Masa Son's Promised Investment in Trump's America: A Cautious Outlook
Analysis by Allison Morrow and David Goldman
New York — Another enigmatic billionaire has appeared at Mar-a-Lago, aiming to boost the Donald Trump brand as the president-elect prepares for a second term in the White House.
In Case You Missed It: On Monday, Japanese investor Masayoshi Son joined Trump to unveil a significant plan for a $100 billion investment in various projects across the United States over the next four years. This initiative aims to generate 100,000 new jobs in advanced sectors, notably in artificial intelligence and other emerging technologies. (In 2024, it seems every big investment is tied to AI.) This ambitious funding will be led by Son’s company, SoftBank Group, which, contrary to its name, functions more as a global technology investment firm than a traditional bank.
This is not the first time a president has sought to foster economic goodwill through partnerships with corporations. However, the outcomes of such arrangements are often filled with grand promises and may lack substance, as Trump experienced during his first term.
A notable example occurred in 2017 when Trump, alongside Taiwanese manufacturer Foxconn, announced plans for a $10 billion electronics factory in Wisconsin, projecting 13,000 new jobs. Ultimately, Foxconn scaled back its plans significantly, investing only $672 million in a revised agreement that resulted in fewer than 1,500 jobs.
Foxconn has claimed to have invested $1 billion in Wisconsin, and it maintains a large facility for data servers employing over 1,000 workers. However, the significant manufacturing hub that Trump once touted has transitioned into a data center for Microsoft focused on AI training.
This is not the first time a substantial promise has been made. Before Trump’s earlier term, SoftBank had announced a $50 billion investment with the expectation of creating 50,000 jobs, which included their backing for a satellite start-up, OneWeb, a competitor to Elon Musk’s Starlink.
SoftBank reportedly invested approximately $75 billion in U.S. companies via its Vision Fund. Nonetheless, the company has not provided clarity on how many jobs were actually created from those investments.

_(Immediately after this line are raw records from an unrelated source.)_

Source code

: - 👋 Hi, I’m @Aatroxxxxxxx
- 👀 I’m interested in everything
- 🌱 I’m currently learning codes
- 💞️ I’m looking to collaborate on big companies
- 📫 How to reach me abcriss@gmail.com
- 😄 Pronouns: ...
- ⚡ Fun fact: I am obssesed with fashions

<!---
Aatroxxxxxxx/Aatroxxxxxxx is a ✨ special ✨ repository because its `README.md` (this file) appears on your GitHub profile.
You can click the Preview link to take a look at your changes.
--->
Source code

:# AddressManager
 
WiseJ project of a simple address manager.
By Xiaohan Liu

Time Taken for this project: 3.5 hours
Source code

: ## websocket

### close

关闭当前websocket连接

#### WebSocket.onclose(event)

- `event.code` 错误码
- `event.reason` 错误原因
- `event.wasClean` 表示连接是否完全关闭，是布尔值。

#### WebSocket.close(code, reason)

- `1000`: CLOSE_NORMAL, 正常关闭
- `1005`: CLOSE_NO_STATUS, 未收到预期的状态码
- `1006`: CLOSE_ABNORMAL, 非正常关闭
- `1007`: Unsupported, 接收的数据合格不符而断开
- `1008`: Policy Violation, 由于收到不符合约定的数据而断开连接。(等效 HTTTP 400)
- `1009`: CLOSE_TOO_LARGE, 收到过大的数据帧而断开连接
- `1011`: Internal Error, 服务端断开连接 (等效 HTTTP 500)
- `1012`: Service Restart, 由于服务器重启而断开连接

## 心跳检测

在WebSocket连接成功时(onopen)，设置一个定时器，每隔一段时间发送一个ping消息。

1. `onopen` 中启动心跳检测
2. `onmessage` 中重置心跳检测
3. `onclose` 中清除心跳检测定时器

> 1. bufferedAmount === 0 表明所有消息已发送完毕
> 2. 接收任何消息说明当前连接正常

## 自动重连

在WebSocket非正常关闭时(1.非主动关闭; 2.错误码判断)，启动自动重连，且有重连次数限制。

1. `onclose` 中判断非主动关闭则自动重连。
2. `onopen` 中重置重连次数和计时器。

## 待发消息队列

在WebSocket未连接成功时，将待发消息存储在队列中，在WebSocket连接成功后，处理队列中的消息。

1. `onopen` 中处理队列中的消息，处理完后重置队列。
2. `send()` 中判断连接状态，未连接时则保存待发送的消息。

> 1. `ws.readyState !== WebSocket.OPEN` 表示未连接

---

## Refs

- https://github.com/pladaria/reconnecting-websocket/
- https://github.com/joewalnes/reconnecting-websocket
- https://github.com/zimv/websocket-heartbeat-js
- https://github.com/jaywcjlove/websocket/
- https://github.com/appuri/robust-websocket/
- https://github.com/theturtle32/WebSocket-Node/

Furthermore, there are notable precedents to overpromising in such scenarios. For instance, in 2009, shortly after Barack Obama took office, he communicated with Caterpillar employees about his nearly $800 billion stimulus plan that was aimed at preserving jobs—soon after which Caterpillar announced major layoffs.
While not all partnerships between prominent executives and presidents result in failures, many do not fulfill their lofty ambitions. In 2017, Intel’s CEO Brian Krzanich committed to spend $7 billion to restart a semiconductor factory in Arizona, which eventually opened in 2020.
The lesson appears to be that while intentions may be virtuous, reality often delivers a more complicated outcome.
Son, who made significant early bets on firms like Yahoo and Alibaba, has encountered challenging results in more recent investments. His SoftBank Vision Fund, established in 2017, has faced criticism for backing projects like WeWork, which faced bankruptcy, and losing $1 billion on Wirecard, a payments company linked to a major fraud scandal.
Key Takeaway: Although Son's investment approach has faced scrutiny, the announcement made this week is not an ordinary business investment. The true return on investment is likely aligned with pleasing Trump. Son is one among many billionaires attempting to gain favor with Trump, competing with others like Jeff Bezos and Mark Zuckerberg, who have contributed financial support to Trump’s inaugural initiatives.
In essence, many of these business leaders seek to secure a favorable position on Trump’s “nice” list, hoping to avoid any unfavorable treatment in the future.